● TASK OBJECTIVE:
Edit the records below by replacing "bbox" with "bounding box" and leaving everything else unchanged. Leave the pictures out of your answer.

● DATASET ROWS:
━━━━━━

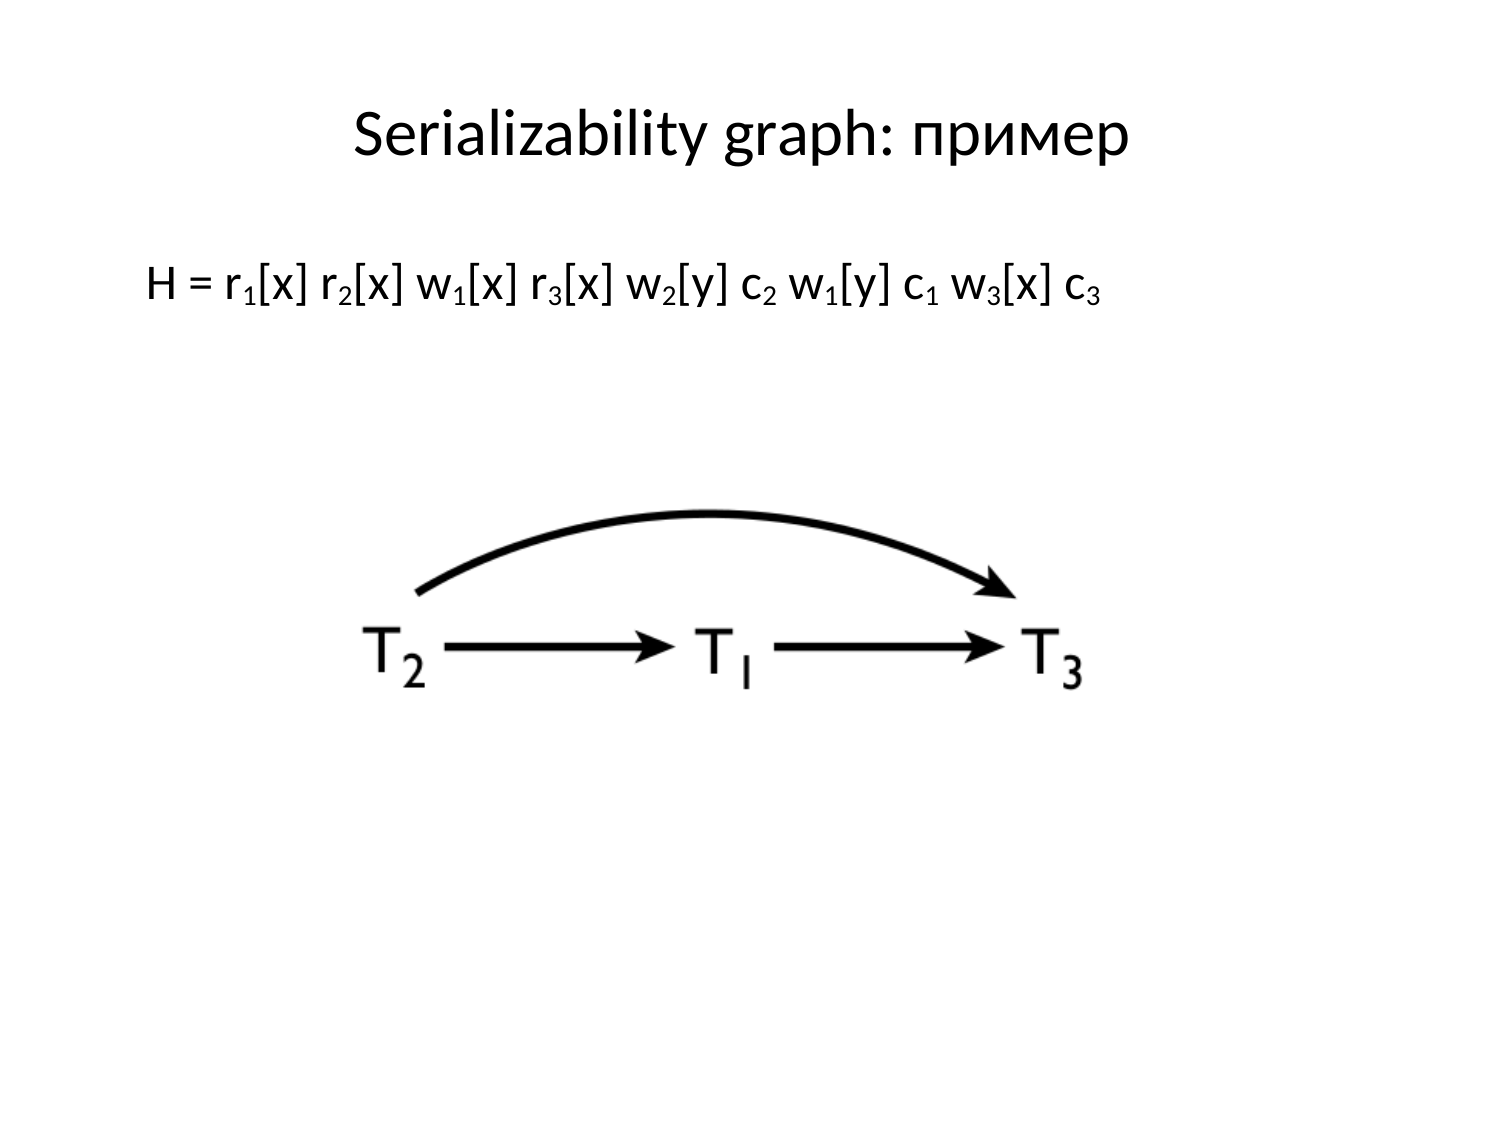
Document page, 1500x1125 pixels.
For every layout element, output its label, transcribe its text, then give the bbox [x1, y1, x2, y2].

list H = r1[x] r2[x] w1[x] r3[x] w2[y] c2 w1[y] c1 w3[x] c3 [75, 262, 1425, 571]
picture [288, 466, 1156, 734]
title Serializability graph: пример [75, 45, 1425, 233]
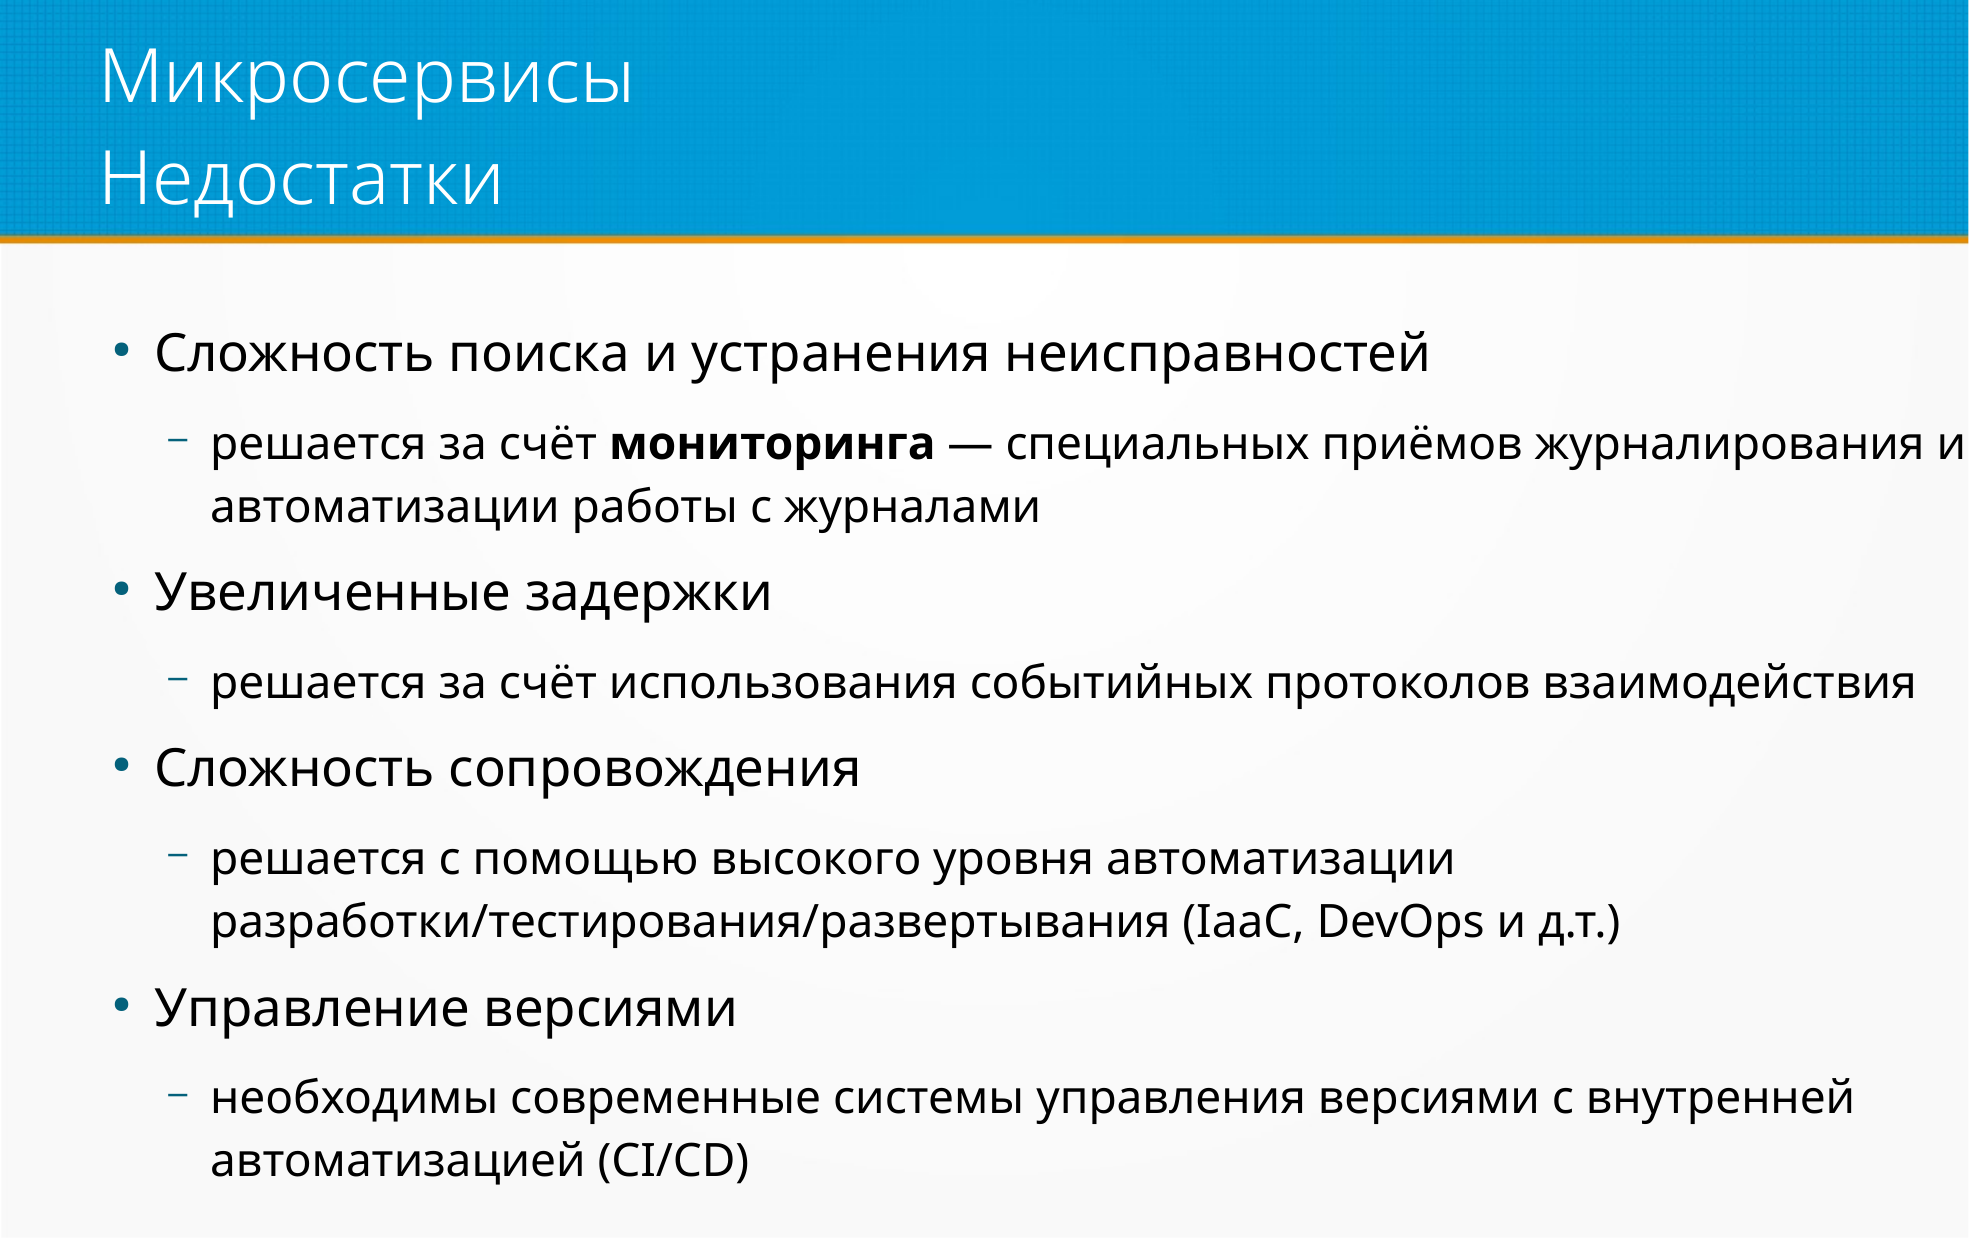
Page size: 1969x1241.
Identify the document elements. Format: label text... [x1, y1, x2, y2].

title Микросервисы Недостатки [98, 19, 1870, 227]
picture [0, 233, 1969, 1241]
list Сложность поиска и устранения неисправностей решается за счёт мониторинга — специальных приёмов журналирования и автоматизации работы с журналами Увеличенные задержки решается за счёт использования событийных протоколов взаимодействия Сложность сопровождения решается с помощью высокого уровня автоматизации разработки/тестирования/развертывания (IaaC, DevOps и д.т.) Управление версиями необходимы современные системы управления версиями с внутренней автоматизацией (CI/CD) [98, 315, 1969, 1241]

━━━━━━

● SOLUTION TO THIS EXERCISE:
Document page, 1500x1125 pixels.
For every layout element, output its label, transcribe its text, then give the bounding box [x1, y1, x2, y2].

list H = r1[x] r2[x] w1[x] r3[x] w2[y] c2 w1[y] c1 w3[x] c3 [75, 262, 1425, 571]
picture [288, 466, 1156, 734]
title Serializability graph: пример [75, 45, 1425, 233]
Page size: 1969x1241.
Identify the document elements. Format: label text... [x1, y1, x2, y2].

title Микросервисы Недостатки [98, 19, 1870, 227]
picture [0, 233, 1969, 1241]
list Сложность поиска и устранения неисправностей решается за счёт мониторинга — специальных приёмов журналирования и автоматизации работы с журналами Увеличенные задержки решается за счёт использования событийных протоколов взаимодействия Сложность сопровождения решается с помощью высокого уровня автоматизации разработки/тестирования/развертывания (IaaC, DevOps и д.т.) Управление версиями необходимы современные системы управления версиями с внутренней автоматизацией (CI/CD) [98, 315, 1969, 1241]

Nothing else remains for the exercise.